TAKE TWO: Thursday 10PM on ABC
ABC’s TAKE TWO has an unusually classy set of auspices for a summer broadcast series. Its co-creator is Andrew W. Marlowe, who gave the network its long-running hit Castle (his writing partner on the new show is Terri Edda Miller, a Castle writer/producer and also Mrs. Marlowe), and the stars are TV stalwarts Rachel Bilson and Eddie Cibrian. On paper, Take Two seems like it could have been in contention for a regular-season slot.
The show’s throwaway nature, though, becomes quickly evident. Marlowe, for his part, did little more than gender-swap Castle. This time the eager amateur detective is actress Samantha Swift (Bilson), who latches on to weary, no-nonsense professional Eddie Valetik (Cibrian)–a private eye rather than a cop–initially as research for an upcoming role. The closest thing to character development is that Sam has career woes due to scandal, and Eddie holds himself responsible for a client’s death several years earlier. Naturally, by the pilot’s end, Sam has discovered to her delight that her acting experience comes in handy when solving cases, and Eddie has been contrived into bringing her on as a partner.

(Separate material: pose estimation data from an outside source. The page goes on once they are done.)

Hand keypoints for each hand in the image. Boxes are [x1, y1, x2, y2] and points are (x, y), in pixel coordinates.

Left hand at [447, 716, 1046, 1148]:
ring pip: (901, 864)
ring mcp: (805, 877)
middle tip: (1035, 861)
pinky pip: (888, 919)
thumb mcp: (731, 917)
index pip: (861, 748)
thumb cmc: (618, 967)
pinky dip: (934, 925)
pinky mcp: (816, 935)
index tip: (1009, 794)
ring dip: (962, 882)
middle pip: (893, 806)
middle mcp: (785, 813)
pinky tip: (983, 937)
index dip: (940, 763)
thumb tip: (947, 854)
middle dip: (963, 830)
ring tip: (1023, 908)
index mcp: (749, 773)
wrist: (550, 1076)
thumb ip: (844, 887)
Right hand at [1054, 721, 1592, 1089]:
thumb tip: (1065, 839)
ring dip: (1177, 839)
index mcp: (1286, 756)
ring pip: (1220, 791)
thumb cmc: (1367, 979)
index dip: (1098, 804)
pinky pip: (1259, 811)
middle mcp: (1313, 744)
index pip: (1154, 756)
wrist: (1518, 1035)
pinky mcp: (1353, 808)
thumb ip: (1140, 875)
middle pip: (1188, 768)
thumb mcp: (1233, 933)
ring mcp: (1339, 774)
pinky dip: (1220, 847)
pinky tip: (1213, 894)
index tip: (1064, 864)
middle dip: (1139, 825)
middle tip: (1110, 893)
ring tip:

Bilson unleashes her trademark charm offensive as Sam, and Cibrian, although stuck as the straight man, is appropriately gruff-but-reluctantly-impressed with his new trainee. That’s about all Take Two has, though: the pilot plot is rudimentary (the key clue is discovered when Sam reads what’s on the back of a note written by a murder victim), and the visuals from director John Terlesky are as bland as one would expect from a show set in LA but shot in Vancouver (which explains the presence of cast members from Orphan Black and Girlfriends’ Guide To Divorce). Although Eddie’s been given a police detective girlfriend (Aliyah O’Brien), one imagines that eventually a will-they-or-won’t-they will set in for Sam and Eddie, which will require more chemistry than is currently evident between Bilson and Cibrian if it’s to be effective.
Take Two is as unambitious as TV gets, delivered with enough competence to make it adequate visual stimuli while checking one’s phone or running domestic errands. Nothing about it, though, will be retained in the memory 15 minutes after an episode ends.